In a nutshell, Jerry Sandusky was a football legend as a coach at Penn State. He has been charged with 40 counts of sexually abusing boys. Here’s the really sick part – He had access to these boys because he established a foundation called Second Mile to reach out to needy children.

I was stricken by the testimony of janitor James “Jim” Calhoun, who walked in on Jerry Sandusky alleged performing a sexual act on a boy in the shower:

“Jim said he ‘fought in the Korean war … seen people with their guts blown out, arms dismembered … I just witnessed something in there I’ll never forget,’ ” the testimony states.

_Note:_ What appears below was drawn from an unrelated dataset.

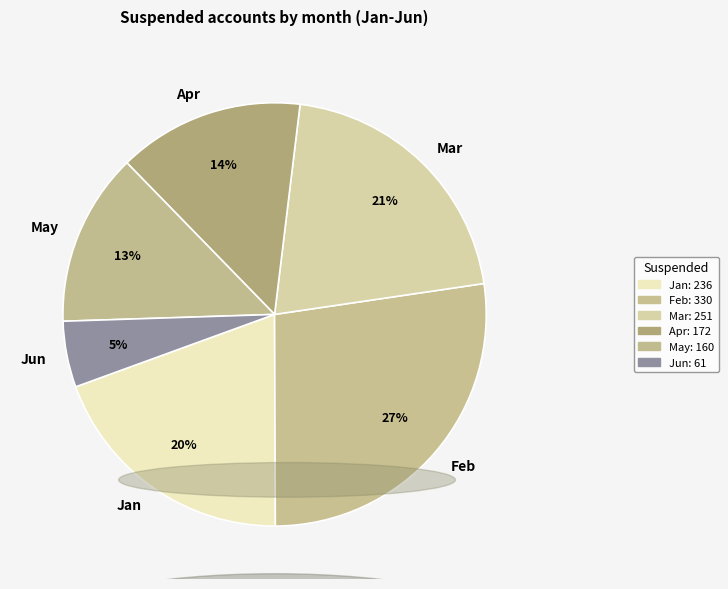

How many segments does this pie chart have?

6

In the early stages of healing from child abuse, I had a difficult time seeing my child abuse as a big deal. I could complete understand how seeing “people with their guts blown out, arms dismembered” would be traumatizing, but I couldn’t view my child abuse in the same way. I was truly shocked when my therapist told me that I had a diagnosis of post-traumatic stress disorder (PTSD). PTSD was a diagnosis for soldiers who had experienced trauma, not for children who endured abuse that “wasn’t that bad” because “others had it worse.”

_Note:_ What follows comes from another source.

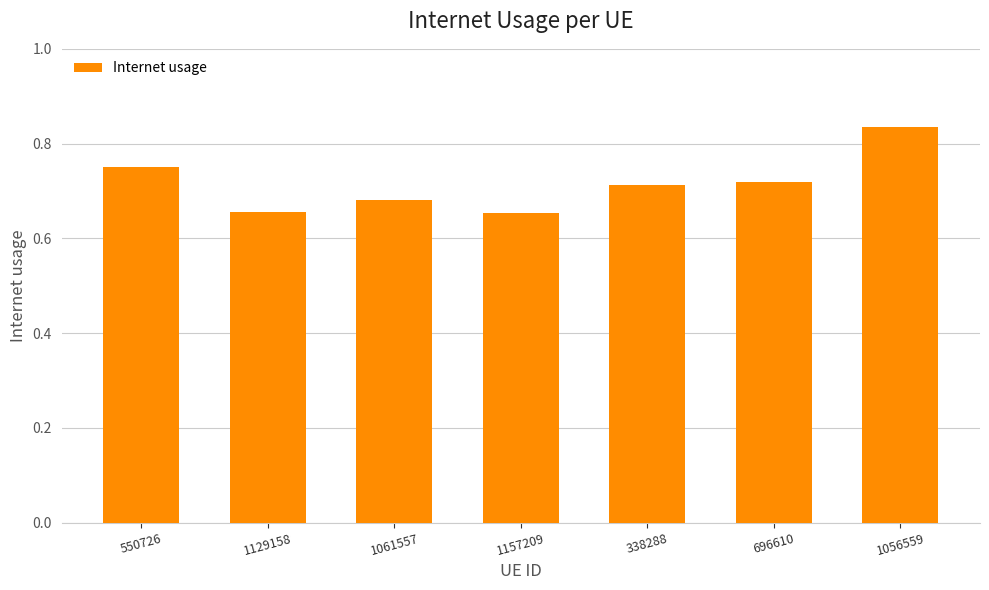

The value at 1157209 is 0.4. True or false?

False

I wasn’t able to view my PTSD as “serious” until reading Judith Herman’s book, Trauma and Recovery. What was groundbreaking for me was her approach – The same PTSD that I experienced from child abuse is the same PTSD that soldiers experience after combat. It’s a disorder – a real disorder that explained many of my symptoms.

For some reason, I could understand PTSD better by applying it to a soldier than to myself. There was no question in my mind that someone who had “seen people with their guts blown out, arms dismembered” would understandably develop PTSD. I was able to view my disorder without a layer of shame.

I find it validating that this war veteran was that traumatized by seeing a child being abused and that he puts the trauma of child abuse on the same level as what he saw in Korea. Child abuse really is a “big deal,” even though we child abuse survivors often have a difficult time believing it.